Eran las 5:30 p.m. y el Tren, nada que pasaba. Martha, junto a un puñado de gente permanecía allí, un tanto intranquila, preocupada, en realidad. Desde hace 30 minutos ha debido pasar el bendito Tren a ciudad Tonja, pero no es así, ni visos de la locomotora.
Allí se encontraba, pensando en que eventualidad habría sucedido con aquella mole de hierro, la cual, rara vez se retrasaba en sus horarios.
Avanzaban los minutos y con ellos la preocupación de Martha. En casa sus dos hijos le esperan y su marido Julio, llegaría a las 6:00 p.m. con su usual borrachera. Seguro se molestaría, al encontrar a los chicos solos y mas aún, por desconocer el paradero de su mujer. Por un momento Mathra razona: "como ando en una buena causa, él entenderá".
Ya faltan cinco minutos para las 6, y el corazón de Martha tiene un latido que puede ser oído por el río personas que ahora invaden la pequeña estación. Ahora le invade la preocupación, mas bien el pánico, terror. En breves momentos el señor de la casa llegará y con cada minuto de retardo, Martha suma a su tarjeta de justicia del día, un motivo, una razón y con ello, una justificación para el golpe, el insulto y la humillación delante de sus menores infantes.
El Chu, Chu del Tren se oye a lo lejos, y con cada chuchucheo le recuerda a la horrorizada mujer, que hoy le toca maltrato del grueso, que de nada valió tomar la iniciativa de viajar la ciudad para comprar comida y el medicamento para el bebe, que tal vez era mejor morir en casa de inanición, que morir molida a palos.

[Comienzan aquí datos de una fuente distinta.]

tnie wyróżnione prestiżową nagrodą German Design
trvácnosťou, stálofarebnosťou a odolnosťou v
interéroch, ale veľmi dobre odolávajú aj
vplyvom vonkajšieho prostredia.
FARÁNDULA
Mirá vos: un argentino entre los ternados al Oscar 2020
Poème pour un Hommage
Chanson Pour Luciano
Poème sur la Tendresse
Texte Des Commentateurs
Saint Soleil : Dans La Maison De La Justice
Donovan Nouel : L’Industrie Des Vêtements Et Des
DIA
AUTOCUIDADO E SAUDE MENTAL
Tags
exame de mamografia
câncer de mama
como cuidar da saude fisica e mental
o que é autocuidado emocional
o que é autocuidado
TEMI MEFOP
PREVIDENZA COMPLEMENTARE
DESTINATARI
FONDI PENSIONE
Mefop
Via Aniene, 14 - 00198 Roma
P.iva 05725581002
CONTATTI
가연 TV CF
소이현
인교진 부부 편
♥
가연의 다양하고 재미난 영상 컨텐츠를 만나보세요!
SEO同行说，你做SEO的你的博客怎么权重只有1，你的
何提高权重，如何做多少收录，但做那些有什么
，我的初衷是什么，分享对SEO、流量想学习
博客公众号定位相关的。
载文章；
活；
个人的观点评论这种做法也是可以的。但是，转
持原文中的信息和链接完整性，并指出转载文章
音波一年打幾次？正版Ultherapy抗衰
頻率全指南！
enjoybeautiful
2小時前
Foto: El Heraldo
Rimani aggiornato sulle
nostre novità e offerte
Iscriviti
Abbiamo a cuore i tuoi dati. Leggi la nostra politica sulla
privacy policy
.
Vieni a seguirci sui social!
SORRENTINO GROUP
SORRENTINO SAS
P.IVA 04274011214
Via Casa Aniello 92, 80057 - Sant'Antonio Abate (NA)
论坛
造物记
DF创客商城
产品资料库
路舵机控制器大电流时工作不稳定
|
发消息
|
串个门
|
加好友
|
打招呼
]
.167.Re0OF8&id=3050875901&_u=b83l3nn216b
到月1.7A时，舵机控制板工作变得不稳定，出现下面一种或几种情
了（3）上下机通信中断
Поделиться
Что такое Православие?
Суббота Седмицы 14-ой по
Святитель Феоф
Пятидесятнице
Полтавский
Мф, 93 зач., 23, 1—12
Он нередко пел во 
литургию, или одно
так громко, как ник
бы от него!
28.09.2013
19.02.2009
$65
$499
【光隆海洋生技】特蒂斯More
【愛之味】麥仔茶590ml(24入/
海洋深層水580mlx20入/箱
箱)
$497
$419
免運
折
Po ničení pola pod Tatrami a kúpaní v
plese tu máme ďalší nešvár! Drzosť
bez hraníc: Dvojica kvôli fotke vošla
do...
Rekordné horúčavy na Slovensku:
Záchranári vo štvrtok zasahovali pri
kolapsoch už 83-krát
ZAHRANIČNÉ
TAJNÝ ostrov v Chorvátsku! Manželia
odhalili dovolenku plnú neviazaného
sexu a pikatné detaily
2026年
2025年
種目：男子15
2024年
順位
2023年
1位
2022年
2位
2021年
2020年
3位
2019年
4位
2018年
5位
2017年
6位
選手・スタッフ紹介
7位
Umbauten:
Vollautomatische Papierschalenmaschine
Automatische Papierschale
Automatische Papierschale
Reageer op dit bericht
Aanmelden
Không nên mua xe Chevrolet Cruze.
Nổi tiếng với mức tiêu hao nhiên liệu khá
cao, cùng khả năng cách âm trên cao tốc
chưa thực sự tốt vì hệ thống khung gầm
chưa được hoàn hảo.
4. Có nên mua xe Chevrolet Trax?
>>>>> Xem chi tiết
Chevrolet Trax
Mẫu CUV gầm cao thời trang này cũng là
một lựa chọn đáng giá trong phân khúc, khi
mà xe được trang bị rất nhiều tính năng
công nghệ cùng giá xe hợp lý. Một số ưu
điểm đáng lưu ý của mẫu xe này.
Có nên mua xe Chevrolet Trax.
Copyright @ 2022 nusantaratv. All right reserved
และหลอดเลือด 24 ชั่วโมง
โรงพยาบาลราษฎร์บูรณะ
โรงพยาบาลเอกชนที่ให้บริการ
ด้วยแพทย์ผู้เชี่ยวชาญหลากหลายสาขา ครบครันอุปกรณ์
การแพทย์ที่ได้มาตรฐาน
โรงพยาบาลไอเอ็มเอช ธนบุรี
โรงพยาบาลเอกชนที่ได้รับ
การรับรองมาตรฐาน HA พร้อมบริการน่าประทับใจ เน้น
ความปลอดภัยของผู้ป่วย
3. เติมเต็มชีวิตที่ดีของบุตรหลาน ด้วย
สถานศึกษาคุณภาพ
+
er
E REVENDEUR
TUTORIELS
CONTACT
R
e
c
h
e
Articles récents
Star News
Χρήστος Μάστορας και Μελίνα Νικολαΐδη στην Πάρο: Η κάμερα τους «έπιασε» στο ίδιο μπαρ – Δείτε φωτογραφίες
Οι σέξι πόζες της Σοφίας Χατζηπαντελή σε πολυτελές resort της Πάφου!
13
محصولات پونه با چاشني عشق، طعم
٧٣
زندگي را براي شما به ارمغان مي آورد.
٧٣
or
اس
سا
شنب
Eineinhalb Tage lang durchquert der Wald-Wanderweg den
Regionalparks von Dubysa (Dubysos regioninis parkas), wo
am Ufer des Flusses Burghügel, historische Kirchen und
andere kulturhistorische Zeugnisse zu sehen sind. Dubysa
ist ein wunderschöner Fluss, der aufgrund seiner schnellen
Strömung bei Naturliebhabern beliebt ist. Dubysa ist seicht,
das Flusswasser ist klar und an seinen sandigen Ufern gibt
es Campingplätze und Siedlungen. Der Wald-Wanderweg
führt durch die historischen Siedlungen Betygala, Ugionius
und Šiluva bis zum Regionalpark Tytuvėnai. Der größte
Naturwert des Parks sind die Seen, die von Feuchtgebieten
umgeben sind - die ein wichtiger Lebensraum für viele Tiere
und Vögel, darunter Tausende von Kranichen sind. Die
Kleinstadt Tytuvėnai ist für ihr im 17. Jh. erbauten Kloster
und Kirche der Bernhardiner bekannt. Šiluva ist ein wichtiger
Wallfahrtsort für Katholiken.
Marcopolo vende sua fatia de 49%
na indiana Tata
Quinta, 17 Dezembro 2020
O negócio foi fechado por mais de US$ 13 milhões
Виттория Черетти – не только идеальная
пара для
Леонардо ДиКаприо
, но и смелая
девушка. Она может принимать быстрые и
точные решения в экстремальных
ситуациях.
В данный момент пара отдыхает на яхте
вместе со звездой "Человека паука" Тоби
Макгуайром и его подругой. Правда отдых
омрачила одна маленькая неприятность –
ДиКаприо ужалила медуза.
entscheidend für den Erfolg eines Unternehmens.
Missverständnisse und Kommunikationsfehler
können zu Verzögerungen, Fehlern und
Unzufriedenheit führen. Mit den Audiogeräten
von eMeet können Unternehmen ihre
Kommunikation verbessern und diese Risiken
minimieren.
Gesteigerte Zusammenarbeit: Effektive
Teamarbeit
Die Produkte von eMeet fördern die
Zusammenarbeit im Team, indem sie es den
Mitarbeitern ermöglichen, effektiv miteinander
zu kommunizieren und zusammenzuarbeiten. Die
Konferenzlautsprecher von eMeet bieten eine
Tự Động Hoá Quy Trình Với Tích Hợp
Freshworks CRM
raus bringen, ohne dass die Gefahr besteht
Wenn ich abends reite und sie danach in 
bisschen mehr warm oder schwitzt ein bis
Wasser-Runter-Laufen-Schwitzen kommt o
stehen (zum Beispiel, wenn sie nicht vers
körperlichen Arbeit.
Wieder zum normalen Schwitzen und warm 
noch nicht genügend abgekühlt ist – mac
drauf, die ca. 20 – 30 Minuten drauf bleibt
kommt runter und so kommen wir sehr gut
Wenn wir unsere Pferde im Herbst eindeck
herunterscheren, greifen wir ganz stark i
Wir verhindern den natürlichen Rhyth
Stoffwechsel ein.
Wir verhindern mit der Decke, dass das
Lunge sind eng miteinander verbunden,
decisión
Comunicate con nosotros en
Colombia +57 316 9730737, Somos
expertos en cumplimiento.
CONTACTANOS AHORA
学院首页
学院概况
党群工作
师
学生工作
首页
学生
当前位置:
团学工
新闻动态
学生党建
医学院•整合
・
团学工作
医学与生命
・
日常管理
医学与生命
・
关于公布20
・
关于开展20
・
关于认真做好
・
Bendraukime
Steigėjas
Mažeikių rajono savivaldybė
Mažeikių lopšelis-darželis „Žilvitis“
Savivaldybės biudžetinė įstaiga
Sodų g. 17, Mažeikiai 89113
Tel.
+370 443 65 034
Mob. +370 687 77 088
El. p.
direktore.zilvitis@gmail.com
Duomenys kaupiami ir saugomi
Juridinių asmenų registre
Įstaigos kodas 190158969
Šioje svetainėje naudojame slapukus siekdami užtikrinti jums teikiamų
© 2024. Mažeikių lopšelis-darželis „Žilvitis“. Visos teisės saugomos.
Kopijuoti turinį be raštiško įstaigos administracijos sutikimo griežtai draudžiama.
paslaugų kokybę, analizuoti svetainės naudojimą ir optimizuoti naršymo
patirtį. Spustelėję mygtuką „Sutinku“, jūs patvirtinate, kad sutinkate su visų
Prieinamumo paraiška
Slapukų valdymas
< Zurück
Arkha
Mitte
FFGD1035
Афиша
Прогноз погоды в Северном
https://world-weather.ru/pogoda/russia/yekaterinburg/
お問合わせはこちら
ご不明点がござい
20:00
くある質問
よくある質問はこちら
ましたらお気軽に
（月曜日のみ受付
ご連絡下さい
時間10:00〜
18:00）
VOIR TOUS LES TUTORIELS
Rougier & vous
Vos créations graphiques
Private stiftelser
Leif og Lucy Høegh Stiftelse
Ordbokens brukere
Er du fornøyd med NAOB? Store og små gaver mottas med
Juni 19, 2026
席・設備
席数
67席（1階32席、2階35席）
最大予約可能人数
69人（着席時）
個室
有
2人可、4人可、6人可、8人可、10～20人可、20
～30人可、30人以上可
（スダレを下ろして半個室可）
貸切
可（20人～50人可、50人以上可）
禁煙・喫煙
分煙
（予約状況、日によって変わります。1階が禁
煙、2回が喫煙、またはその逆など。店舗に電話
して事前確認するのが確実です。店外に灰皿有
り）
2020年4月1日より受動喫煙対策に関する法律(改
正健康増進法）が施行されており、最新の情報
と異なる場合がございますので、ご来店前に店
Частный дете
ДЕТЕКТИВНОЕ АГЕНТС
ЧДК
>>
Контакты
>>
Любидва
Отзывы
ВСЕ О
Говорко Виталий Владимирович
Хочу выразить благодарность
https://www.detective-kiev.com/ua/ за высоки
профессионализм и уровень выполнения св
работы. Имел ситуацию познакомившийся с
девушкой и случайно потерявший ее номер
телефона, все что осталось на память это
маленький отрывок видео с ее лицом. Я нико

El amasijo de hierro que trae consigo la desgracia de Martha, ha llegado justo a las 6 de la tarde y ahora si avanza raudo y veloz como quien corre a cobrar herencia, como buscando recuperar los minutos perdidos.
Con cada tramo andado, Martha blanca como un papel, siente el frío en sus huesos, la sangre se le ha hecho hielo, sus ojos niegan a cerrarse... ¿Porqué? se pregunta. Si yo no soy una mala mujer. ¿Porque tengo tanto frío, si voy en el Tren? Que equivocada estaba. Desde temprano había llegado a casa, solo que esta vez, Julio llegó a las 5:00 p.m. y los treinta minutos que duró golpeándola, fueron más que suficiente para matarla.